What If You Traveled Through The Oort Cloud? | Unveiled
VOICE OVER: Noah Baum WRITTEN BY: Dylan Musselman
Humanity dreams of one day visiting distant star systems and alien planets. But to do so, we'll have to break through the mysterious Oort cloud. So, what awaits us in the darkest confines of our solar system? In this video, Unveiled takes a tour across space to explore the final divide between our star system and the interstellar medium... Hundreds of thousands of astronomical units away from the sun, here's where space starts to get really weird!

What If You Traveled Through the Oort Cloud?


Humanity dreams of one day visiting distant star systems and potentially habitable planets. But to do so, not only will we need to devise a way to travel much faster than we’re currently able to, we’ll also have to navigate through the mysterious Oort cloud. So, what awaits us in the darkest confines of our solar system?

This is Unveiled and today we’re answering the extraordinary question; What if you traveled through the Oort Cloud?

NASA defines the Oort cloud as “the most distant region of our solar system”. A theorised structure, it consists of the last objects to be caught in the sun’s gravitational pull and it marks the final divide between us and interstellar space. It’s thought to be a massive sphere or shell encompassing all sides of the solar system and is mostly made of icy chunks of space debris. The exact size and mass of the Oort Cloud has never actually been verified, but it’s believed to contain trillions of icy rocks… the sizes of which vary wildly, with some just meters across and others the size of mountains! This “outer shell” is also where some comets come from, as certain bits of the debris soar inwards, pulled by the sun to mostly just flash across the sky… but occasionally smash into a planet.

The reason the Oort Cloud has never been verified or observed is because it’s just too far away! Our telescopes aren’t capable of catching all “non-luminous” objects that are that far from us. We can see distant stars much further afield than the Oort Cloud because they release light and radiation; and we can detect planets around those stars by - among other methods - noticing a dimming effect as they pass in front of their star from our perspective, called Transit. The Oort cloud has nothing like this, however, so it can’t be seen unless we send a probe there. And that’s a tall order in itself! The Cloud is thought to start at around 2,000 to 5,000 astronomical units away from us… and to end somewhere between 10,000 to 100,000 AU. With one astronomical unit being the average distance between the sun and Earth, it’s a gigantic distance between us and it. We have some spacecraft which are en-route to reach the Cloud eventually, though. Voyager 1, for example, should breach the Oort Cloud in about 300 years’ time. Unfortunately, it’s also expected to have run out of power long before then!

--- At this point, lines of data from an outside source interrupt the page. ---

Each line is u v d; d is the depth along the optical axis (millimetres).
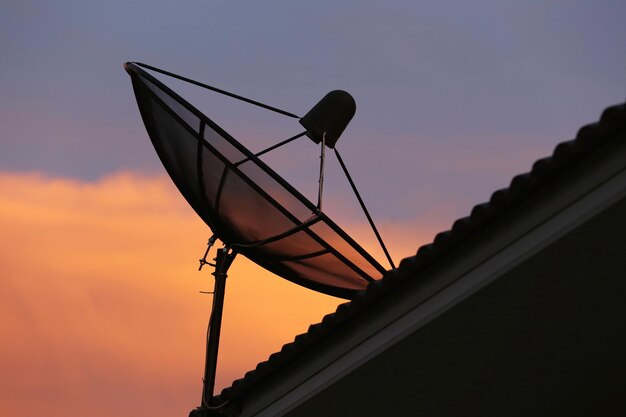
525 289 7406
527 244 7133
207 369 10305
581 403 8805
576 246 6980
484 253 7430
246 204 10719
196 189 10945
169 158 11062
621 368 8297
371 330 8305
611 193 6629
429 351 8109
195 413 9922
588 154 6758
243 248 10906
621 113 6383
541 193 7082
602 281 7281
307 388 8938
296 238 10977
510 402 8719
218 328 10555
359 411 9000
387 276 8031
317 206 10508
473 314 7680
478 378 8414
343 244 11133
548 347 7996
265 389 9445
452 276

On a prospective, but totally hypothetical, manned mission to the Oort Cloud, then, the journey there would be eventful in itself! Depending on the time and direction you’d set off in, your spaceship could pass by most of the planets in the solar system and through the Kuiper Belt and Scattered Disc.

A number of dwarf planets are also thought to exist between the Kuiper Belt and the Oort Cloud. One of the largest is Sedna, which is about three-quarters the size of Pluto and currently around 86 AU away. Another is “2015 RG387” - more catchily known as “the Goblin”, and around 80 AU away. Neither has ever been seen up close by even our furthest flung machines, but they could cross our path on our mission out of the solar system. Both may also spend part of their millennia-long orbits inside the Oort Cloud, as well - though their paths are an ongoing debate for astronomers.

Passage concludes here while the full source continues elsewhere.